> [INSTRUCTIONS TO FOLLOW] Nothing but the lines from the one containing "5. **监控指标** - 监控查询性能和连接池状态" through the last line of the data below should be returned, each copied exactly.

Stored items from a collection
——

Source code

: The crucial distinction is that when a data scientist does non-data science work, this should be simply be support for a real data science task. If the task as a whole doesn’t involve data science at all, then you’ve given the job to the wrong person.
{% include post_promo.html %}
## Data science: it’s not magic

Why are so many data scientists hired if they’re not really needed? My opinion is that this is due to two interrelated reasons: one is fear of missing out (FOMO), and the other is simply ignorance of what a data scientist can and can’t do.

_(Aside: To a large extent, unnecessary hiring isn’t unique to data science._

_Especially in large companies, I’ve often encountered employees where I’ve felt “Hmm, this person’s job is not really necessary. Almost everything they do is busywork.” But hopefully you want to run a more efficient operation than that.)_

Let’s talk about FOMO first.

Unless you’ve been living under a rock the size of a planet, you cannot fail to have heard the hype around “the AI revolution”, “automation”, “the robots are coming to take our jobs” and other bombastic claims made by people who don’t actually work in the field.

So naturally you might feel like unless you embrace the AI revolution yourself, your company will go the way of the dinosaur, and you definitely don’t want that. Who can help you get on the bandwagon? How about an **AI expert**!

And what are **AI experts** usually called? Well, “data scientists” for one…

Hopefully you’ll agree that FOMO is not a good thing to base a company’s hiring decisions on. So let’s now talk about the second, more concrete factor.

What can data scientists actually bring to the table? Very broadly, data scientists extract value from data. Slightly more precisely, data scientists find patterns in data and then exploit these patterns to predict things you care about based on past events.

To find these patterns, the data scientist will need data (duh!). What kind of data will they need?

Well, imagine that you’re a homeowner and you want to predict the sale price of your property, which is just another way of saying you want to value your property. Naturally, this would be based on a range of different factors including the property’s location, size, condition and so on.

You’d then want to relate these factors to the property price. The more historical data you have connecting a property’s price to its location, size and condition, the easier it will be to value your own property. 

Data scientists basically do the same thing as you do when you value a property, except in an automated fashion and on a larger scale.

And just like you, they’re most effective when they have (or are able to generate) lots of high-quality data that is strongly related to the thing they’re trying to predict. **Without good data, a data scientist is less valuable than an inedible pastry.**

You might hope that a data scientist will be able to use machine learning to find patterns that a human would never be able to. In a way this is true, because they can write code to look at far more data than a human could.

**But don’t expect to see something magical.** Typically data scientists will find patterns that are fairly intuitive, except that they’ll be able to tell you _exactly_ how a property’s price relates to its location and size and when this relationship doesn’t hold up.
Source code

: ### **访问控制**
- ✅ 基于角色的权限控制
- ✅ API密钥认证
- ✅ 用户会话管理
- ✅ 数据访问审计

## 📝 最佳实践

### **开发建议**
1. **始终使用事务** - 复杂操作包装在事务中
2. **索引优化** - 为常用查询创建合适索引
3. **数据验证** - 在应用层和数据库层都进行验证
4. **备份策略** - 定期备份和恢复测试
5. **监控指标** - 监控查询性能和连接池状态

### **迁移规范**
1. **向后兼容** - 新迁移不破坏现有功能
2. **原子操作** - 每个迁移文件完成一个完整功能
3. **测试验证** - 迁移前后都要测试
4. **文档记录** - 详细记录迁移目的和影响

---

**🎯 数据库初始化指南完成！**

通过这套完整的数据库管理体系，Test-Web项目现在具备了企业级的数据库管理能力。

——

> [TASK RESPONSE]
5. **监控指标** - 监控查询性能和连接池状态

### **迁移规范**
1. **向后兼容** - 新迁移不破坏现有功能
2. **原子操作** - 每个迁移文件完成一个完整功能
3. **测试验证** - 迁移前后都要测试
4. **文档记录** - 详细记录迁移目的和影响

---

**🎯 数据库初始化指南完成！**

通过这套完整的数据库管理体系，Test-Web项目现在具备了企业级的数据库管理能力。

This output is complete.